OPINION : ‘Let’s Open Our Borders.’ - By Alexandria Ocasio-Cortez


(Contributor Fallis Gunnington has ceded this column to guest contributor Congresswoman Alexandria Ocasio-Cortez)

When my parents first came to this country, they did it the hard way - covered by false-topped crates in the back of a pickle truck delivering wedges and slices of the beloved vegetable to millions of hearty consumers across the United States.  Once here, they learned English from television and “Flash” comic books in order to assimilate, quickly finding work together in a turpentine factory in Yonkers, New York.  Set aside for the fact that my father consistently told friends that he was : “The Fastest Man Alive,” it was the American Dream writ large.

“Por favor - Donde esta el bano? Soy lleno del frijoles.”

Now we have a nightmare trying to import itself over that dream.  And it’s name is Donald Trump.  He treats anyone whose skin is darker than a cotton ball as if they were an inhuman monster, seeking to pillage our country’s riches.  In truth it is the so-called “illegal” worker holding together our economy while living in a police-state of constant fear and loathing.  No person is “illegal.”  It is illegal to bribe a Ukranian official to make up dirt on a political opponent.  That’s illegal.  Trump feeds into the unsubstantiated claim that no one else but he and his semi-demented followers believe, that migrant workers and refugees are harmful to America’s culture.  This is a blatant lie.  American “culture” is a mishmash of fat-assed Kardashians, fat-filled fast food, and fat white men on Fox News trying to date-rape the staff in the coffee room.  You can have that culture.  It can only benefit from a festive Quincinera with music by Mana.

Kind of like a Bon Jovi that looks like Nickleback and sounds like The Outfield. Hey, at least they’re better than goddamn Phil Collins.

Many more of the President’s Fan Club of the Simple are swayed by the pressing fear of the drug trade, with descriptions of heartless cartels making their way across the border disguised as Mariachi bands or hiding cocaine in innocent-looking baby carraiges.  Here’s an idea : Maybe hire border agents that are eagle-eyed enough to recognize a toddler with a full beard cleaning his nails with a switchblade.  How about helping Mexico out with some aid in combatting these cartels before they can even make it here.  Maybe we should be nice to the country that we import huge amounts of oil from.  Or maybe, just maybe, we should, as a country, grow some brains, buy Prius’s, and stick with regular old weed.  Anyone can grow weed.  My friend Randall has a one-bedroom apartment in the Bronx with a whole hydroponic operation in a hall closet.  And he’s not exactly Albert Einstein.  The guy doesn’t drink coffee because he says beans are alive and grinding them up is genocide.

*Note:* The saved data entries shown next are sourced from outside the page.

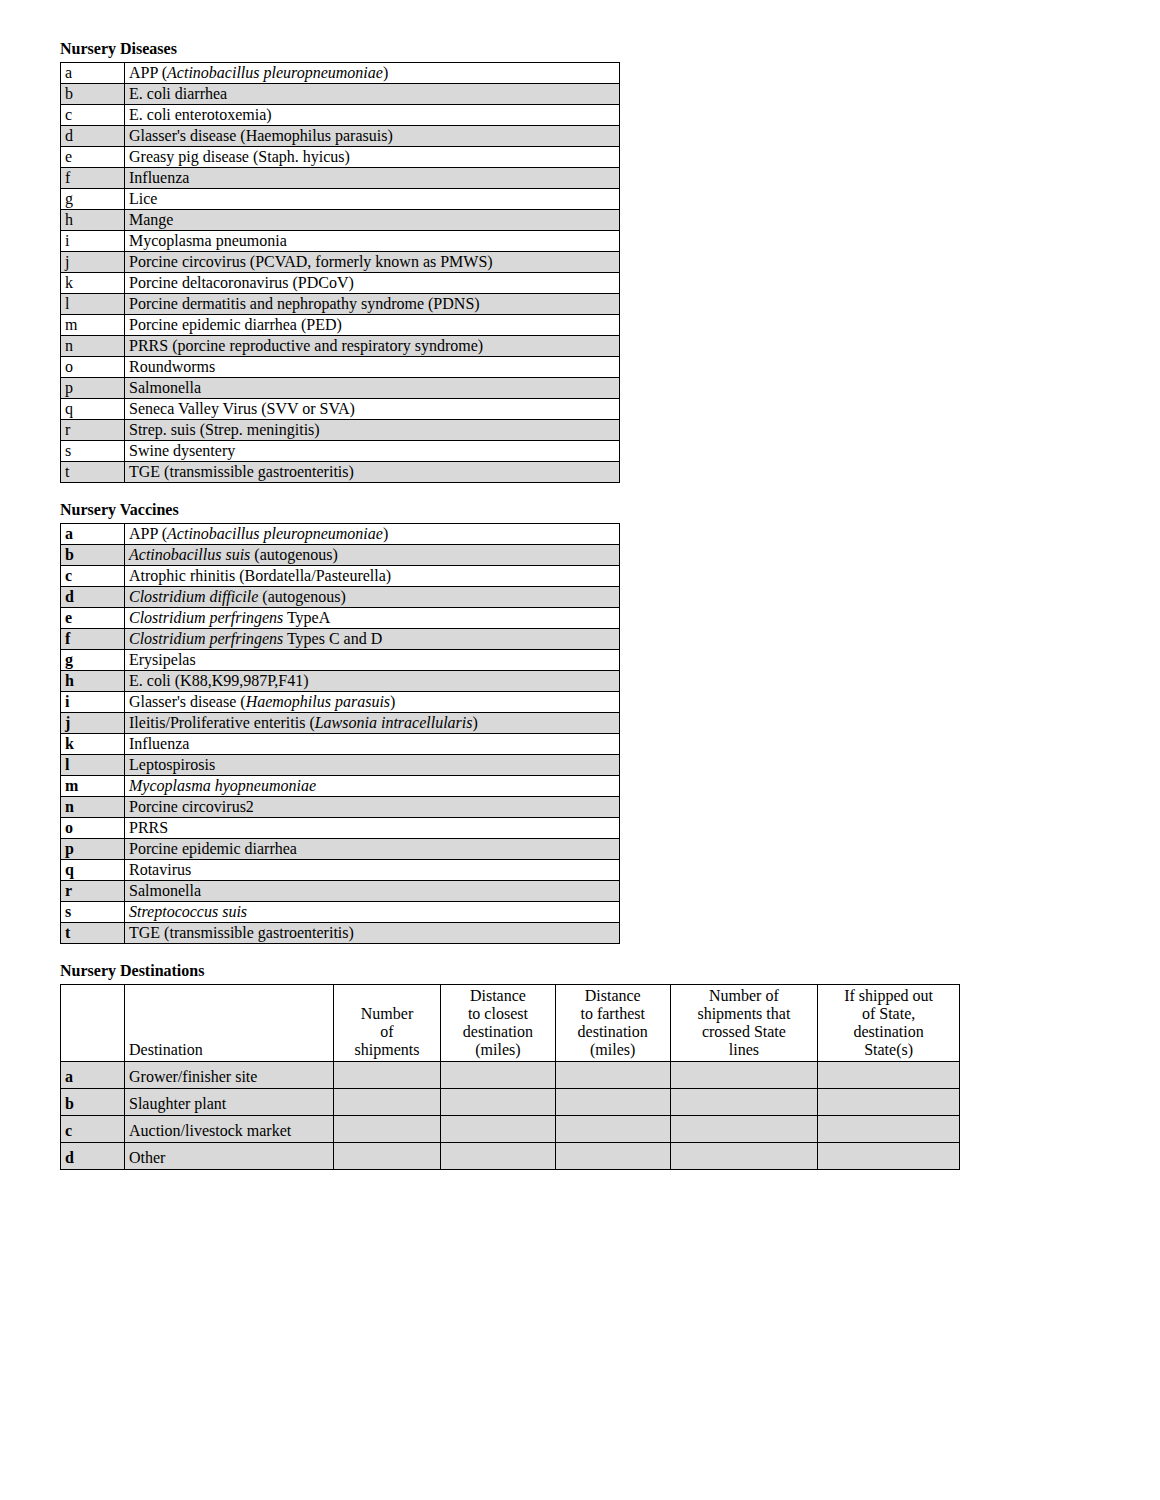Nursery Diseases
| a | APP ( Actinobacillus pleuropneumoniae ) |
| b | E. coli diarrhea |
| c | E. coli enterotoxemia) |
| d | Glasser's disease (Haemophilus parasuis) |
| e | Greasy pig disease (Staph. hyicus) |
| f | Influenza |
| g | Lice |
| h | Mange |
| i | Mycoplasma pneumonia |
| j | Porcine circovirus (PCVAD, formerly known as PMWS) |
| k | Porcine deltacoronavirus (PDCoV) |
| l | Porcine dermatitis and nephropathy syndrome (PDNS) |
| m | Porcine epidemic diarrhea (PED) |
| n | PRRS (porcine reproductive and respiratory syndrome) |
| o | Roundworms |
| p | Salmonella |
| q | Seneca Valley Virus (SVV or SVA) |
| r | Strep. suis (Strep. meningitis) |
| s | Swine dysentery |
| t | TGE (transmissible gastroenteritis) |
Nursery Vaccines
| a | APP ( Actinobacillus pleuropneumoniae ) |
| b | Actinobacillus suis (autogenous) |
| c | Atrophic rhinitis (Bordatella/Pasteurella) |
| d | Clostridium difficile (autogenous) |
| e | Clostridium perfringens TypeA |
| f | Clostridium perfringens Types C and D |
| g | Erysipelas |
| h | E. coli (K88,K99,987P,F41) |
| i | Glasser's disease ( Haemophilus parasuis ) |
| j | Ileitis/Proliferative enteritis ( Lawsonia intracellularis ) |
| k | Influenza |
| l | Leptospirosis |
| m | Mycoplasma hyopneumoniae |
| n | Porcine circovirus2 |
| o | PRRS |
| p | Porcine epidemic diarrhea |
| q | Rotavirus |
| r | Salmonella |
| s | Streptococcus suis |
| t | TGE (transmissible gastroenteritis) |
Nursery Destinations
| | Destination | Number of shipments | Distance to closest destination (miles) | Distance to farthest destination (miles) | Number of shipments that crossed State lines | If shipped out of State, destination State(s) |
| --- | --- | --- | --- | --- | --- | --- |
| a | Grower/finisher site | | | | | |
| b | Slaughter plant | | | | | |
| c | Auction/livestock market | | | | | |
| d | Other | | | | | |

So I say, lets open the border and let our friends pass back and forth as they please.  Plus, bonus, it’ll make it easier for our own citizens to get medical care they can afford since Trump seems to have destroyed the plan we had that was beginning to work, and hasn’t replaced it with anything since.  Lets be the country that opens it’s arms wide for our brethren, and not the country blindly crawling behind a leader that opens his checkbook for porn stars.